> WHAT TO WORK ON
Can the data below be echoed back word for word?

-----

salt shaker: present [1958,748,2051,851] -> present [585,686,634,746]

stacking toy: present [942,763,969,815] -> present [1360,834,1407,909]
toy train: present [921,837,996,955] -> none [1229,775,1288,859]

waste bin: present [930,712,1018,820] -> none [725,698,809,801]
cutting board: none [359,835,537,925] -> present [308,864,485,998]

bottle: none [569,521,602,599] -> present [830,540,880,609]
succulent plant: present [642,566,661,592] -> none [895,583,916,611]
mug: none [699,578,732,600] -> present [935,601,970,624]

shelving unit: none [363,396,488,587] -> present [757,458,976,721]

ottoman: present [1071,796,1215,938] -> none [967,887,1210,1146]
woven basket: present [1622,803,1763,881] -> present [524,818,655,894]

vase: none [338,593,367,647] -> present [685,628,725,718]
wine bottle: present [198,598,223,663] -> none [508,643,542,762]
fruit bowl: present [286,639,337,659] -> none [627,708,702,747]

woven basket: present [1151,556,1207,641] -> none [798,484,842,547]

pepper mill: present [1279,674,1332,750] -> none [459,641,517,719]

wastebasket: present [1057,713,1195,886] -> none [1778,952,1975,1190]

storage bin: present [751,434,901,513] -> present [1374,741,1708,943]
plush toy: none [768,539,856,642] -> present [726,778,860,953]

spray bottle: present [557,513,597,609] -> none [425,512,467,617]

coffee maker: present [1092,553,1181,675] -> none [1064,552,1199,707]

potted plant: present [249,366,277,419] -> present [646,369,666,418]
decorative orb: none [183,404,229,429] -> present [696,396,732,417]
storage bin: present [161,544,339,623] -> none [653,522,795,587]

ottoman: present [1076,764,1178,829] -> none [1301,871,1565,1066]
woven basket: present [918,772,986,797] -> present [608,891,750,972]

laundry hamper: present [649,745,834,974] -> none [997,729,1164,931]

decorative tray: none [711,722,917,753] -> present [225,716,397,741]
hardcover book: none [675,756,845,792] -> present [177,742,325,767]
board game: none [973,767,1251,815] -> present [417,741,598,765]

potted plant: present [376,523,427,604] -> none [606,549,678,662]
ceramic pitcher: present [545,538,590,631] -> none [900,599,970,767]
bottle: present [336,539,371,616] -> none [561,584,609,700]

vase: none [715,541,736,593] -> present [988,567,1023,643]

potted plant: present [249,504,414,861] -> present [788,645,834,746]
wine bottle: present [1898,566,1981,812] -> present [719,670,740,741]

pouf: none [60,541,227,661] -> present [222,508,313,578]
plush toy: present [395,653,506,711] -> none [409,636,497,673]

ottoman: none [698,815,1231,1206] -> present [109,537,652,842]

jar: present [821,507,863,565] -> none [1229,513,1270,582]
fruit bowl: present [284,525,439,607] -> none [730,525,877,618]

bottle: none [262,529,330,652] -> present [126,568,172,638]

-----

> WRITTEN RESPONSE
salt shaker: present [1958,748,2051,851] -> present [585,686,634,746]

stacking toy: present [942,763,969,815] -> present [1360,834,1407,909]
toy train: present [921,837,996,955] -> none [1229,775,1288,859]

waste bin: present [930,712,1018,820] -> none [725,698,809,801]
cutting board: none [359,835,537,925] -> present [308,864,485,998]

bottle: none [569,521,602,599] -> present [830,540,880,609]
succulent plant: present [642,566,661,592] -> none [895,583,916,611]
mug: none [699,578,732,600] -> present [935,601,970,624]

shelving unit: none [363,396,488,587] -> present [757,458,976,721]

ottoman: present [1071,796,1215,938] -> none [967,887,1210,1146]
woven basket: present [1622,803,1763,881] -> present [524,818,655,894]

vase: none [338,593,367,647] -> present [685,628,725,718]
wine bottle: present [198,598,223,663] -> none [508,643,542,762]
fruit bowl: present [286,639,337,659] -> none [627,708,702,747]

woven basket: present [1151,556,1207,641] -> none [798,484,842,547]

pepper mill: present [1279,674,1332,750] -> none [459,641,517,719]

wastebasket: present [1057,713,1195,886] -> none [1778,952,1975,1190]

storage bin: present [751,434,901,513] -> present [1374,741,1708,943]
plush toy: none [768,539,856,642] -> present [726,778,860,953]

spray bottle: present [557,513,597,609] -> none [425,512,467,617]

coffee maker: present [1092,553,1181,675] -> none [1064,552,1199,707]

potted plant: present [249,366,277,419] -> present [646,369,666,418]
decorative orb: none [183,404,229,429] -> present [696,396,732,417]
storage bin: present [161,544,339,623] -> none [653,522,795,587]

ottoman: present [1076,764,1178,829] -> none [1301,871,1565,1066]
woven basket: present [918,772,986,797] -> present [608,891,750,972]

laundry hamper: present [649,745,834,974] -> none [997,729,1164,931]

decorative tray: none [711,722,917,753] -> present [225,716,397,741]
hardcover book: none [675,756,845,792] -> present [177,742,325,767]
board game: none [973,767,1251,815] -> present [417,741,598,765]

potted plant: present [376,523,427,604] -> none [606,549,678,662]
ceramic pitcher: present [545,538,590,631] -> none [900,599,970,767]
bottle: present [336,539,371,616] -> none [561,584,609,700]

vase: none [715,541,736,593] -> present [988,567,1023,643]

potted plant: present [249,504,414,861] -> present [788,645,834,746]
wine bottle: present [1898,566,1981,812] -> present [719,670,740,741]

pouf: none [60,541,227,661] -> present [222,508,313,578]
plush toy: present [395,653,506,711] -> none [409,636,497,673]

ottoman: none [698,815,1231,1206] -> present [109,537,652,842]

jar: present [821,507,863,565] -> none [1229,513,1270,582]
fruit bowl: present [284,525,439,607] -> none [730,525,877,618]

bottle: none [262,529,330,652] -> present [126,568,172,638]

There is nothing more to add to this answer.